■ Excerpt provided
## Start

Unlike the current state of cross-chain deployments, Zeta Chain, as the foundational layer of the protocol, can achieve liquidity interoperability across all different deployments. For example, users on Zeta Chain can deposit their margin into a central contract and hold positions on GMX. This is the core assumption of Zeta cross-chain applications (the position management layer will be located on Zeta), meaning that users wishing to utilize the full liquidity of GMX must use Zeta Chain.

In addition to ensuring execution quality, there are two key advantages:

• Similar to MUX aggregators (see reference link 2), it can split asset orders between various liquidity sources;
• Access to more trading pairs without manually connecting all relevant chains.

Smart contracts on ZetaChain can directly deposit the required margin amount into the relevant chain, along with information on how to use these assets. While this process can technically be achieved without ZetaChain, it improves user experience:

• Inter-chain interaction;
• Comprehensive management rather than isolated management.

The market leader in DEX, UniSwap, would shift its foundational center from Ethereum to any other chain, but theoretically, by deploying on ZetaChain and using the ZRC-20 standard, users can swap in and out of any asset (on any chain) and host the said assets on any chain they wish.

Competitors of Zeta Chain

LayerZero

Image source: LayerZero official website

In the cross-chain transmission market, LayerZero is ZetaChain's biggest competitor. While they do not compete in the full-chain smart contract space, they have a very solid market position in cross-chain transmission. Their main advantage comes from Stargate, followed by promoting the adoption of their OFT standard (which provides a new solution for cross-chain token transfers, making it simpler and more efficient to transfer tokens between different chains).

## End

■ What the exercise asks
Copy the Zeta Chain excerpt between "The market leader" and "chain they wish.", inclusive, changing "Ethereum" to "Arbitrum".

■ Given records
## Start

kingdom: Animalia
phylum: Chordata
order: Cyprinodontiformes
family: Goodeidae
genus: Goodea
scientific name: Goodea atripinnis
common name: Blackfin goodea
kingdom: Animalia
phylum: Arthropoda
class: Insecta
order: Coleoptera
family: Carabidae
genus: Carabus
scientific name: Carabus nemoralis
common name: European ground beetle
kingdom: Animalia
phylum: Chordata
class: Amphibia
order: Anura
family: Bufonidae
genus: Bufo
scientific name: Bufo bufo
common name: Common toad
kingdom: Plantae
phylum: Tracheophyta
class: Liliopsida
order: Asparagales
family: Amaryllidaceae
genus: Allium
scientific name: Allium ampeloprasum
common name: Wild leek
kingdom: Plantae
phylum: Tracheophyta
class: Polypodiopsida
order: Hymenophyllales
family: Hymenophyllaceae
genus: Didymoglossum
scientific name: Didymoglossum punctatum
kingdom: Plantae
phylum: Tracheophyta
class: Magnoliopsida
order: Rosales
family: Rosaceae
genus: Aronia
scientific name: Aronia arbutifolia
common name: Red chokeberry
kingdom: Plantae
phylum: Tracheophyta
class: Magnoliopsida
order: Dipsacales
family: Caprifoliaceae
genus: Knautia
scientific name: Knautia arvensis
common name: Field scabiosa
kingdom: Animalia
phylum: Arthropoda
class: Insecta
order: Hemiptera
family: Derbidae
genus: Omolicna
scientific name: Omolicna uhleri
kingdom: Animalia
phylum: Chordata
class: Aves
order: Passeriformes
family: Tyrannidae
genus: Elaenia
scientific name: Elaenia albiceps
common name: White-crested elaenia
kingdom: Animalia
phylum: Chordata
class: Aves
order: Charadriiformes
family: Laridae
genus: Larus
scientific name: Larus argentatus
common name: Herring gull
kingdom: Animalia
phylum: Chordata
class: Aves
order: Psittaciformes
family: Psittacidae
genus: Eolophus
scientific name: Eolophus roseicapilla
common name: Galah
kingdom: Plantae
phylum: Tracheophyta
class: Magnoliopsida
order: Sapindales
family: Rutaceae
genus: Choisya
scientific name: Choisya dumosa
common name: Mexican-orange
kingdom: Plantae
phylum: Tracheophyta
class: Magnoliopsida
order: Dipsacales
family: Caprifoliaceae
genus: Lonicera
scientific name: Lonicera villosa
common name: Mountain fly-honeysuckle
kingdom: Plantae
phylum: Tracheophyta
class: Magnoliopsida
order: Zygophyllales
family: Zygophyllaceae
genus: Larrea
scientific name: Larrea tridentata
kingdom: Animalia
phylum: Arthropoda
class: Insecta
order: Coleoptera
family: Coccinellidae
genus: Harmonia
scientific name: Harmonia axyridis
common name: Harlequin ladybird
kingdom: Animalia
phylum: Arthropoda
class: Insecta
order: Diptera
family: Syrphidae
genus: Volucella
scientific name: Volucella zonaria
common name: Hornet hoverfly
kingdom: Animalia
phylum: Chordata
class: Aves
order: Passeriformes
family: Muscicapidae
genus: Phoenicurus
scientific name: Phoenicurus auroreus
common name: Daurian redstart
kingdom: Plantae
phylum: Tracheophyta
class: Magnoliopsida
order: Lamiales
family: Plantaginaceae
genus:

## End

■ Solved problem
The market leader in DEX, UniSwap, would shift its foundational center from Arbitrum to any other chain, but theoretically, by deploying on ZetaChain and using the ZRC-20 standard, users can swap in and out of any asset (on any chain) and host the said assets on any chain they wish.